Zwei Räume für sich allein
Maria von Gneisenau und Schloss Molsdorf
17/04 –11/12/2016
Ausstellungsreihe der Kunsthalle Erfurt auf Schloss Molsdorf
Maria von Gneisenau (1873 Mettmann – 1926 Berlin) hat Schloss Molsdorf von 1909 bis 1923 besessen und vor allem in den Sommermonaten bewohnt. Zwei einmalige private Wohnräume der Gräfin sind aus dieser Zeit erhalten geblieben: ein kostbar ausgestattetes Marmorbad und ein fantastisch dekorierter Ruheraum, der mit einem Aquarium vor dem hohen Fenster weniger an eine Grotte als an den Meeresgrund erinnert. Mit Entwurf und Ausführung hatte die Gräfin 1909 Paul Schultze-Naumburg und die Saalecker Werkstätten beauftragt. Die beiden exquisiten Raumkunstwerke wirken wie begehbare Zeitkapseln im Molsdorfer Schloss. Sie boten den Anlass, sich nicht nur mit einem modernen Kapitel Baugeschichte des Anwesens, sondern vor allem mit Leben und Wirken einer bis dahin recht unbekannten Dame zu beschäftigen. Diese ließ 1914 den Pavillon im Schlossgarten zur Automobilgarage umbauen und übertrug das an sich schon bemerkenswerte Projekt noch dazu einer Frau: Emilie Winkelmann gilt als erste freie deutsche Architektin überhaupt.

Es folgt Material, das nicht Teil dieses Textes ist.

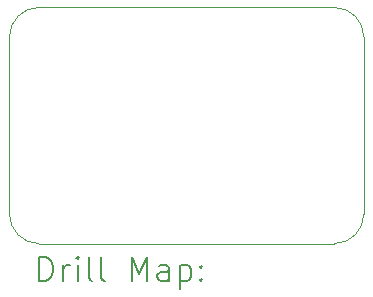
<source format=gbr>
%TF.GenerationSoftware,KiCad,Pcbnew,6.0.9+dfsg-1~bpo11+1*%
%TF.CreationDate,2022-11-06T14:52:20+01:00*%
%TF.ProjectId,filter,66696c74-6572-42e6-9b69-6361645f7063,2*%
%TF.SameCoordinates,Original*%
%TF.FileFunction,Drillmap*%
%TF.FilePolarity,Positive*%
%FSLAX45Y45*%
G04 Gerber Fmt 4.5, Leading zero omitted, Abs format (unit mm)*
G04 Created by KiCad (PCBNEW 6.0.9+dfsg-1~bpo11+1) date 2022-11-06 14:52:20*
%MOMM*%
%LPD*%
G01*
G04 APERTURE LIST*
%ADD10C,0.100000*%
%ADD11C,0.200000*%
G04 APERTURE END LIST*
D10*
X10750000Y-5500000D02*
X10750000Y-7000000D01*
X13750000Y-5500000D02*
G75*
G03*
X13500000Y-5250000I-250000J0D01*
G01*
X11000000Y-7250000D02*
X13500000Y-7250000D01*
X10750000Y-7000000D02*
G75*
G03*
X11000000Y-7250000I250000J0D01*
G01*
X13500000Y-7250000D02*
G75*
G03*
X13750000Y-7000000I0J250000D01*
G01*
X11000000Y-5250000D02*
G75*
G03*
X10750000Y-5500000I0J-250000D01*
G01*
X11000000Y-5250000D02*
X13500000Y-5250000D01*
X13750000Y-5500000D02*
X13750000Y-7000000D01*
D11*
X11002619Y-7565476D02*
X11002619Y-7365476D01*
X11050238Y-7365476D01*
X11078810Y-7375000D01*
X11097857Y-7394048D01*
X11107381Y-7413095D01*
X11116905Y-7451190D01*
X11116905Y-7479762D01*
X11107381Y-7517857D01*
X11097857Y-7536905D01*
X11078810Y-7555952D01*
X11050238Y-7565476D01*
X11002619Y-7565476D01*
X11202619Y-7565476D02*
X11202619Y-7432143D01*
X11202619Y-7470238D02*
X11212143Y-7451190D01*
X11221667Y-7441667D01*
X11240714Y-7432143D01*
X11259762Y-7432143D01*
X11326428Y-7565476D02*
X11326428Y-7432143D01*
X11326428Y-7365476D02*
X11316905Y-7375000D01*
X11326428Y-7384524D01*
X11335952Y-7375000D01*
X11326428Y-7365476D01*
X11326428Y-7384524D01*
X11450238Y-7565476D02*
X11431190Y-7555952D01*
X11421667Y-7536905D01*
X11421667Y-7365476D01*
X11555000Y-7565476D02*
X11535952Y-7555952D01*
X11526428Y-7536905D01*
X11526428Y-7365476D01*
X11783571Y-7565476D02*
X11783571Y-7365476D01*
X11850238Y-7508333D01*
X11916905Y-7365476D01*
X11916905Y-7565476D01*
X12097857Y-7565476D02*
X12097857Y-7460714D01*
X12088333Y-7441667D01*
X12069286Y-7432143D01*
X12031190Y-7432143D01*
X12012143Y-7441667D01*
X12097857Y-7555952D02*
X12078809Y-7565476D01*
X12031190Y-7565476D01*
X12012143Y-7555952D01*
X12002619Y-7536905D01*
X12002619Y-7517857D01*
X12012143Y-7498809D01*
X12031190Y-7489286D01*
X12078809Y-7489286D01*
X12097857Y-7479762D01*
X12193095Y-7432143D02*
X12193095Y-7632143D01*
X12193095Y-7441667D02*
X12212143Y-7432143D01*
X12250238Y-7432143D01*
X12269286Y-7441667D01*
X12278809Y-7451190D01*
X12288333Y-7470238D01*
X12288333Y-7527381D01*
X12278809Y-7546428D01*
X12269286Y-7555952D01*
X12250238Y-7565476D01*
X12212143Y-7565476D01*
X12193095Y-7555952D01*
X12374048Y-7546428D02*
X12383571Y-7555952D01*
X12374048Y-7565476D01*
X12364524Y-7555952D01*
X12374048Y-7546428D01*
X12374048Y-7565476D01*
X12374048Y-7441667D02*
X12383571Y-7451190D01*
X12374048Y-7460714D01*
X12364524Y-7451190D01*
X12374048Y-7441667D01*
X12374048Y-7460714D01*
M02*

</source>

Mit der Ausstellungsreihe Zwei Räume für sich allein wurde der Versuch unternommen, neben der Biografie die Persönlichkeit Maria von Gneisenaus als Schriftstellerin und sich emanzipierende Frau zu fassen und durch zeitgenössische künstlerische Ansätze und Medien zu reflektieren. Eine Kabinettschau vermittelte Einblicke in ihr Leben und literarisches Schaffen. Die Gräfin war Harry Graf Kessler im Berliner Haus ihres Halbbruders Karl von der Heydt begegnet, mit Rainer Maria Rilke bekannt und mit Sophie Hoechstetter befreundet. Dank der Leihgaben ihrer Nachfahren und des Schweizerischen Literaturarchivs in Bern konnten erstmals entsprechende historisch-persönliche Dokumente und Publikationen gezeigt werden. Parallel dazu fanden im sogenannten Turmzimmer – das im Ostflügel des Schlosses unmittelbar an das Marmorbad der Gräfin anschließt – wechselnde Einzelausstellungen von Delphine Courtillot, Jorge Chamorro, Wiebke Meurer und Sarah Westphal statt. So wurden Zeitschichten und Atmosphären, die sich in Wohnräume einschreiben, das durchaus modebewusste und literarisch inspirierte Aus- und Anprobieren verschiedener weiblicher Rollen und Identitäten, eine bisweilen dekadente Vorliebe für alles Dekorative sowie das Aufbrechen von Geschlechterbildern thematisiert – Umstände, Eigenschaften und Phänomene, die für Maria von Gneisenau als ehemalige Besitzerin von Schloss Molsdorf charakteristisch waren. Bis heute haben diese nichts an Faszination und Aktualität verloren.